The book leaves loose ends, and lacks any firm sense of resolution, but this is part of the author’s design. This is not a plot-driven book. Characters sometimes meander aimlessly, including in scenes in which the author uses humour and their bizarre behaviour to great effect. Calhoun’s story is as much about a breakdown in reality as a plague of insomnia. Themes and threads of ideas run throughout the book that challenge the reader’s perception of the world.
The insomniacs enter into a state of delirium not unlike a waking dream. The author communicates this through stretches of gibberish that are unnerving in the way they draw the reader into the experience. As Calhoun says, it is as if their world has ‘‘been turned inside out’’. The sleepless have entered a state in which everything gets mixed together, present, dreams and memories’’.
Black Moon resonates with stories and dreams, and the fragile boundaries between the sleeping and waking worlds. This is best told through the story of the main character, Matt Biggs, who reflects on the fact that his relationship with his wife began after she featured in a vivid dream. As the world disintegrates, Biggs finds it increasingly hard to distinguish between the real world and his false visions of it.
The book is told through the eyes of four main characters. None is a powerful person in the sense of understanding the causes of the epidemic, or how to fix it. Each must simply do what they can to cope and survive, which often involves a fruitless search for loved ones.
Black Moon is an ambitious work that succeeds in providing a rich and thoughtful account of events that would shatter humanity. It stands apart from works that take a more straightforward path to the end of the world.
Sleep Donation is far less grim, and far less ambitious. Karen Russell’s focus is not on those suffering insomnia, but on those trying to help them. In her world, the victims of insomnia can be treated, and sometimes cured by a transfusion of sleep from a healthy donor.
The transfer is facilitated by a seemingly altruistic non-government organisation that solicits donations from the community. As with any good cause, the trick lies in enticing people to give. It is here that the key figure in the novella, Trish Edgewater, comes in. Trish has more success than anyone else in enticing people to donate their sleep. She succeeds because of her willingness to trade upon the story of her
‘‘the past and sister’s death from insomnia. This creates a strong emotional bond that makes even the most reluctant willing to consider donating.
But not everyone is welcome to contribute. The sleep of many people is contaminated by nightmares and unsociable thoughts, so the hunt is on for people with the purest dreams. Trish hits the jackpot when she recruits baby A, a newborn who as a universal donor is able to pass on her sleep to any other person.
As is immediately clear, the idea of sleep donation has been grafted on to that of donating blood. The sleep-donation industry even comes with its own sleep van, which travels to people’s homes to collect their dreams, by way of a special silver helmet.
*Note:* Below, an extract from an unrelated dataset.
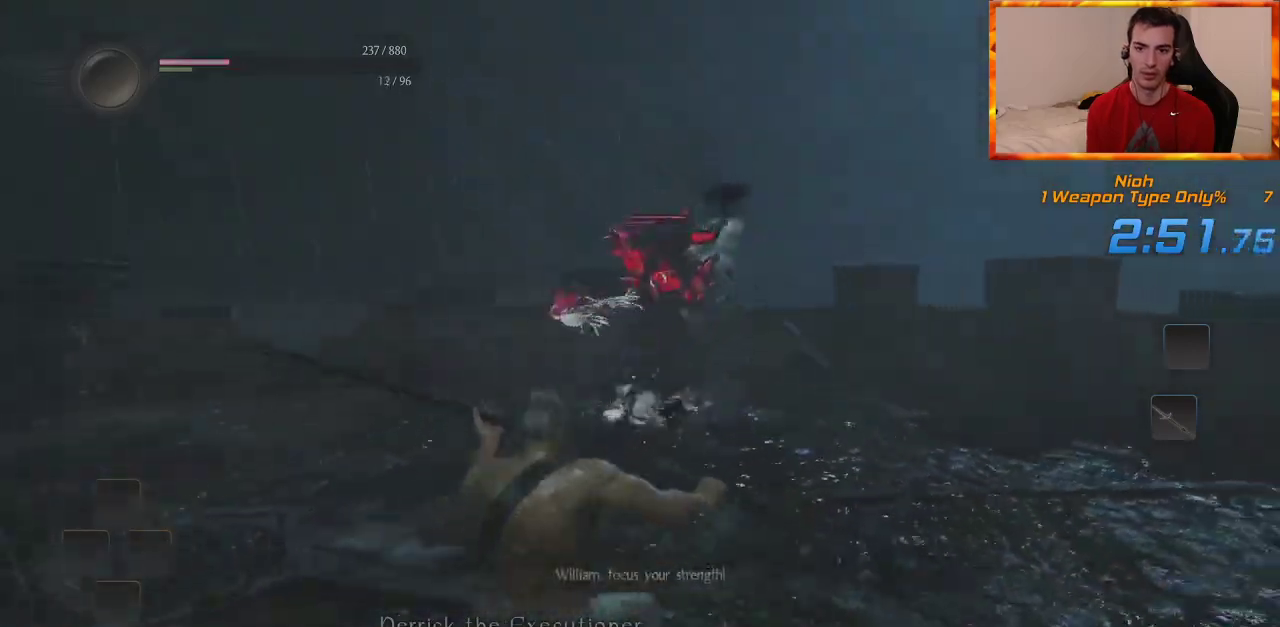
{"dt_ms": 500, "buttons": [], "left_stick": "down-left", "right_stick": "center", "events": []}
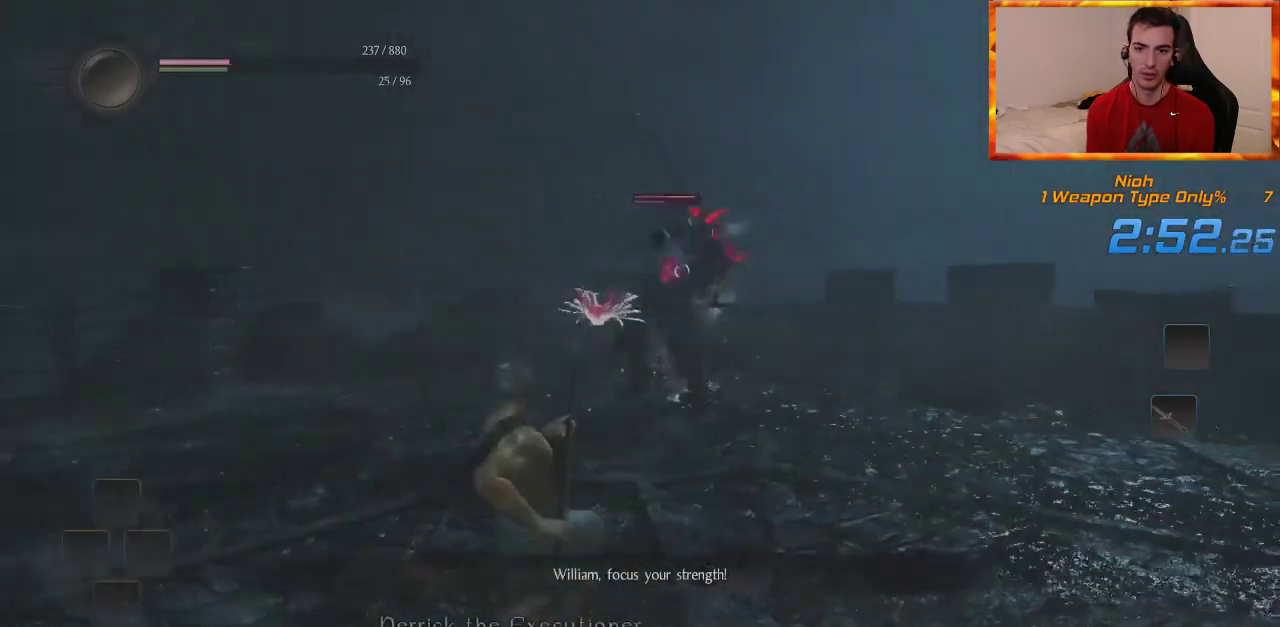
{"dt_ms": 500, "buttons": [], "left_stick": "left", "right_stick": "center", "events": [[67, "left_stick", "left"]]}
Trish begins the book as an idealist, but is soon challenged. She must battle against the reluctance of baby A’s father to the harvesting of the sleep of his young daughter. This and other issues raise major ethical questions.
Matters take a sharp turn when the sleep bank becomes contaminated by a donor who fails to reveal he is suffering from a particularly virulent, recurring nightmare. The transmission of his fevered imaginings results in a crisis of confidence by Trish and others.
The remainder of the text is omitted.